* **Text excerpt**
The last section of this file deals with the evaluation of the decision logic. If we are in the first step of the iterative loop, the last know system (barrier) state is used as initial value. The section within the 'initialConditionalWorkflow' tag is run, where the timeSeriesSets associated with the variableId's are used for initial values. From this workflow the (external) model is called (for example, a workflow through which Sobek is run from the FEWS General Adapter).

	<decisionEvaluation>
		<initialConditionalWorkflow>
			<variableId>SVKH.position.in</variableId>
			<variableId>SVKW.position.in</variableId>
			<variableId>scheepvaart.in</variableId>
			<workflowId>Sobek_DSS_Forecast</workflowId>
		</initialConditionalWorkflow>
		<conditionalWorkflow>
			<variableId>SVKH.position.dss</variableId>
			<variableId>SVKW.position.dss</variableId>
			<variableId>scheepvaart.dss</variableId>
			<stateChanges>
				<evaluationType>FirstInTime</evaluationType>
				<stateChange>
					<decisionTreeId>SVKH</decisionTreeId>
				</stateChange>
				<stateChange>
					<decisionTreeId>SVKW</decisionTreeId>
				</stateChange>
				<stateChange>
					<decisionTreeId>scheepvaart</decisionTreeId>
				</stateChange>
			</stateChanges>
			<workflowId>Sobek_DSS_Forecast</workflowId>
		</conditionalWorkflow>
	</decisionEvaluation>

After running the model for the first time, we need to evaluate the decision logic prior to a (possible) second run. If a state change occurs in the decisionTree, we need to run the model again taking this state change into account. From the second iteration and onwards, the section within the 'conditionalWorkflow' tag will be run. Note that we need to evaluate three state changes in this case (SVKH = the position of the Hartelkering, SVKW = the position of the Maeslantkering and scheepvaart = the "shipping state"), each of which has a separate decisionTree definition.

evaluationType

If one state variable changes value, this will change the overall system state, and hence may effect the evaluation of the other state variables. There are to options which can be defined:

• All: all state variable changes will be taken into account in the next iteration.
• FirstInTime: if there is a state change in more than one state variable, only the state change which occurs first in time should be taken into account in the next iteration. After a new iteration with the model, the other state values will be re-evaluated in this case.

* **Exercise set**
(A) In the decision-evaluation excerpt, why can a change in one state variable matter for the others? Explain in one to three sentences.
(B) Can you quote the decision-evaluation excerpt between "If one state" and "in this case.", inclusive?
(C) According to the decision-evaluation excerpt, what does SVKW refer to?

* **Excerpted data**
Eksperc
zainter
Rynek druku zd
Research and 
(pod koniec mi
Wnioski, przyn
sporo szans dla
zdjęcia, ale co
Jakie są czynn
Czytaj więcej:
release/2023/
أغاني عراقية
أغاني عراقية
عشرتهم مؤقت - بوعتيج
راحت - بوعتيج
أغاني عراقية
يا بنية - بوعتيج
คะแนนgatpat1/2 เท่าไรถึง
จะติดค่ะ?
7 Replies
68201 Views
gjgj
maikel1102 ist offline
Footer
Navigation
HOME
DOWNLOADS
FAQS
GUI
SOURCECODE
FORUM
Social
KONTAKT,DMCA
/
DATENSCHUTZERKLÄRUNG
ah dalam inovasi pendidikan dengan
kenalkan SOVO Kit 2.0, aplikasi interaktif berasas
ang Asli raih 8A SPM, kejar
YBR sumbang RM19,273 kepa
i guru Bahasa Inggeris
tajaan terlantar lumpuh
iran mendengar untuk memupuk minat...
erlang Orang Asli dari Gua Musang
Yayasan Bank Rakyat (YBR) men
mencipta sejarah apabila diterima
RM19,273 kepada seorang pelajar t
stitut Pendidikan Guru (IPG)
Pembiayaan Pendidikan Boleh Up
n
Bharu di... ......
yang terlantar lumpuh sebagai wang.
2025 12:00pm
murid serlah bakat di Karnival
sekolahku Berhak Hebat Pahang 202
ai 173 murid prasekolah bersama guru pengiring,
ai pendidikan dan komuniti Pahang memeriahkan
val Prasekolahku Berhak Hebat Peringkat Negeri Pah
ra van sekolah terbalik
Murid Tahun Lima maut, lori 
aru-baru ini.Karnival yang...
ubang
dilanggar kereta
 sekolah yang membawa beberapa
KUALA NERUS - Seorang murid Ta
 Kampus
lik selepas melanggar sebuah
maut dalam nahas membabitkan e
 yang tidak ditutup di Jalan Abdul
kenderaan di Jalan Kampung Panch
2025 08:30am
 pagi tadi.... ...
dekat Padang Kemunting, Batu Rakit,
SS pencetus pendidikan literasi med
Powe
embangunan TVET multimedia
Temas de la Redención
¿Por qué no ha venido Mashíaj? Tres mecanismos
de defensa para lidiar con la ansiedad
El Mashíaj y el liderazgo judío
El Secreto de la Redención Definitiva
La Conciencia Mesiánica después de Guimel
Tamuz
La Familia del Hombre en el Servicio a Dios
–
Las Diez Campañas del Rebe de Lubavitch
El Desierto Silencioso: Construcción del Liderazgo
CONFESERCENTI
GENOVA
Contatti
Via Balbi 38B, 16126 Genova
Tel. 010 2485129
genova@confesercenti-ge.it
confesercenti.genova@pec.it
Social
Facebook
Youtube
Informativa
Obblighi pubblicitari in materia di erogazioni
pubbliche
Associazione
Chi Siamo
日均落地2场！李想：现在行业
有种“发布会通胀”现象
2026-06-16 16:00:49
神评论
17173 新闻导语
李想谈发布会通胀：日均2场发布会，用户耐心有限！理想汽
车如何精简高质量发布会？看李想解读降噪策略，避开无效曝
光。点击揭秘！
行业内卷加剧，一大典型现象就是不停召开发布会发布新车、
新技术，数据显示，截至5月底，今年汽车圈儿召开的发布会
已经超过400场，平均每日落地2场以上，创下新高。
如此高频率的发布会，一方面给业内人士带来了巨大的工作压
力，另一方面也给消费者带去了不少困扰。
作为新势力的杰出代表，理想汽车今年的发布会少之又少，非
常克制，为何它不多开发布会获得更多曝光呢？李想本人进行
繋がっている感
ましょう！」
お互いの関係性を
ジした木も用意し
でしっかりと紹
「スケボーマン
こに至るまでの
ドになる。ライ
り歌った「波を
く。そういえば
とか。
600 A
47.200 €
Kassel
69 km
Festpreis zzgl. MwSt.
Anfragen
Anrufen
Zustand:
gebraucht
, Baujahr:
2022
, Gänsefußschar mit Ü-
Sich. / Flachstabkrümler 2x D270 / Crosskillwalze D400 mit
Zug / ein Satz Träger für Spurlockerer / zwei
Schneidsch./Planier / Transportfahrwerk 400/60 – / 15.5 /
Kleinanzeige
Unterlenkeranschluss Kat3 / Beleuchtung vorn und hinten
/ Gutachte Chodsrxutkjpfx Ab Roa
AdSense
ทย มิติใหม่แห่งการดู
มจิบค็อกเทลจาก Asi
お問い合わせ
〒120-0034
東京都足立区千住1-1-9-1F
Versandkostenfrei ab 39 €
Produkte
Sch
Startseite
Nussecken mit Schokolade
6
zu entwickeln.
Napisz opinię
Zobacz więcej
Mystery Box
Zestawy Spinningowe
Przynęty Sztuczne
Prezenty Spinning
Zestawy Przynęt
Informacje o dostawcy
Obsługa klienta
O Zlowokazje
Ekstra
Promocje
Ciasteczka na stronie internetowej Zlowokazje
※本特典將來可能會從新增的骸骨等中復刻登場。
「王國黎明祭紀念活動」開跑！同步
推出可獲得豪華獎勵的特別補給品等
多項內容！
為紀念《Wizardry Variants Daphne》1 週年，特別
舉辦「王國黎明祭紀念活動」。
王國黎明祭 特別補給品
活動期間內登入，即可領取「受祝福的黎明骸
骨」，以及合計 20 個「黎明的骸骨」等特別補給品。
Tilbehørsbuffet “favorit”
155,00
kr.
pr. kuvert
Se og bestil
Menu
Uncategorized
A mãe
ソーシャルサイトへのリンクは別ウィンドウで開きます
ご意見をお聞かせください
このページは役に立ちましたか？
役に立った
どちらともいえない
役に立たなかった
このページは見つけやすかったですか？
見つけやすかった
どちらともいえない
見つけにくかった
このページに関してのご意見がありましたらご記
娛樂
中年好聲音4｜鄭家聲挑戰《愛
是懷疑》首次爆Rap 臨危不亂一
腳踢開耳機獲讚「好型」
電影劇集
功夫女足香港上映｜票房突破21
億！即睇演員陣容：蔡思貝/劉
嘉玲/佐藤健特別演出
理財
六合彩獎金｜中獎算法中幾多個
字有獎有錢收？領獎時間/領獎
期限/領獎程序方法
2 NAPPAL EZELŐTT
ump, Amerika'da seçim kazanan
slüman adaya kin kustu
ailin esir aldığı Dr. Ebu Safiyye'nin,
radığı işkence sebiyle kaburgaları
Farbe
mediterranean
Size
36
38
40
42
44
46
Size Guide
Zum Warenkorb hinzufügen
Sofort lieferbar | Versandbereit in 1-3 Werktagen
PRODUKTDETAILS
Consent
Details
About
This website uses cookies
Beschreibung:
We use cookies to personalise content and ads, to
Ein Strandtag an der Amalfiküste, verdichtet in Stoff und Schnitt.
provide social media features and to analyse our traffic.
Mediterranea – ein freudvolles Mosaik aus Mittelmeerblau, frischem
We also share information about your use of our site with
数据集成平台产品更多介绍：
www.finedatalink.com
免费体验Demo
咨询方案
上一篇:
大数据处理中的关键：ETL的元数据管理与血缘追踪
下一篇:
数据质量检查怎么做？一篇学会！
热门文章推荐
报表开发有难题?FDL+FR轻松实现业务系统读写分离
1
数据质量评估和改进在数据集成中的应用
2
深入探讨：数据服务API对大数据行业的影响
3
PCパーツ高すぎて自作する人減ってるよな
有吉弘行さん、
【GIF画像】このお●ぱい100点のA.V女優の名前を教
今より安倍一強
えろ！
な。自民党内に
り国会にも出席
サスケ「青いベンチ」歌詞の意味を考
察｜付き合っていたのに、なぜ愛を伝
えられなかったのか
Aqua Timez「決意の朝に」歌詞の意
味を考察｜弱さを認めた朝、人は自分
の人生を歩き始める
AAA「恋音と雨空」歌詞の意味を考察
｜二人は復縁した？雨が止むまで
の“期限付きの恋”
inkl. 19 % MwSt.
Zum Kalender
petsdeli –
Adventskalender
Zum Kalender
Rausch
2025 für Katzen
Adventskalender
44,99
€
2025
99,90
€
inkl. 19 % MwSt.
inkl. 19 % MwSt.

* **Responses in order**
(A) A change in one state variable changes the overall system state. The changed system state can in turn affect how the other state variables are evaluated. This is why an evaluationType option has to be defined.

(B)
If one state variable changes value, this will change the overall system state, and hence may effect the evaluation of the other state variables. There are to options which can be defined:

• All: all state variable changes will be taken into account in the next iteration.
• FirstInTime: if there is a state change in more than one state variable, only the state change which occurs first in time should be taken into account in the next iteration. After a new iteration with the model, the other state values will be re-evaluated in this case.

(C) SVKW refers to the position of the Maeslantkering.